Her vision is very poor, as is her speech and while not bedridden, needs help to get around in a wheelchair. She doesn't really know me, our kids, or even her siblings - largely unaware of her surroundings. My question: What, if anything, should I say to her prior to the move to the nursing home? I seriousoly doubt she will even be aware that she has moved to a new "home". (she didn't even realize when we moved her from our bed to a hospital bed about a week ago, nor when she stopped using stairs.)
Thanks
This is a tough one; it sounds like your wife's comprehension of what is going on is quite impaired.
How will she be transported to the facility? Is she used to be driven places, or will that be an anxiety provoking thing?
I would consult with her doctor about giving a mild sedative or anti-anxiety med before this move.
I am sure that you want everything to go as smoothly as possible.
You know that you are showing her the ultimate form of love by allowing her to be cared for by experienced professionals.
Your wise actions already convey your story and words aren’t always necessary. I think a simple, “I love you.” would be enough to say.
Wishing you peace as you take this next step in your caregiving journey.
I hope she transitions well.
You can go only at the moment with your wife since she may not understand words. Do make a comfortable environment that other readers have suggested, probably by now since your question was Dec. 31st.

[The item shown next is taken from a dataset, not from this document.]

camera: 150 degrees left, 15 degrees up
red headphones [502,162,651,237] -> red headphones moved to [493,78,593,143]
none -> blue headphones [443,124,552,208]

After she is admitted and, in her room, perhaps stay a bit with her , if you like, or confer with the facility staff as to their protocol and, directions. Sometimes, short, abbreviated visits from family at least initially are better as it allows the patient to adjust to and build trust with the staff. This will be completely up to you as to what feels best for you and your wife.

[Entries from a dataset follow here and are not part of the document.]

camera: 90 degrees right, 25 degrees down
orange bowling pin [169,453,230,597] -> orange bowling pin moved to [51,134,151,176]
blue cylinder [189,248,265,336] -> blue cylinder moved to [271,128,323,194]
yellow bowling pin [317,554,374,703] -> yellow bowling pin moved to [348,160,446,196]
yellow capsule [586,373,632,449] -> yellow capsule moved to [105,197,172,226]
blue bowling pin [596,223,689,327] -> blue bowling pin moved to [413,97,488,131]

Be sure to practice good self care for yourself and family members; do not let guilt overcome your wise decision for her safe care and your well being. Be sure to have appropriate emotional support for yourself from perhaps your faith leader and /or from facility chaplain or social workers among other interdisciplinary team members. When you do visit your wife always end the visit with something like, I love you and will see you soon. Do not say a specific day or time.
Blessings.....
My heart goes out to you. Gena.
Just tell her once and then get on with move as upbeat and cheerful as possible.
https://www.seniorlink.com/blog/50-tips-on-transitioning-a-loved-one-to-memory-dementia-or-alzheimers-careyour-blog-post-title-here
You've likely already dropped your wife off, but perhaps some of these tips will still be useful as you face the upcoming questions or trials that often accompany such a move.
Wishing you both the best of luck acclimating.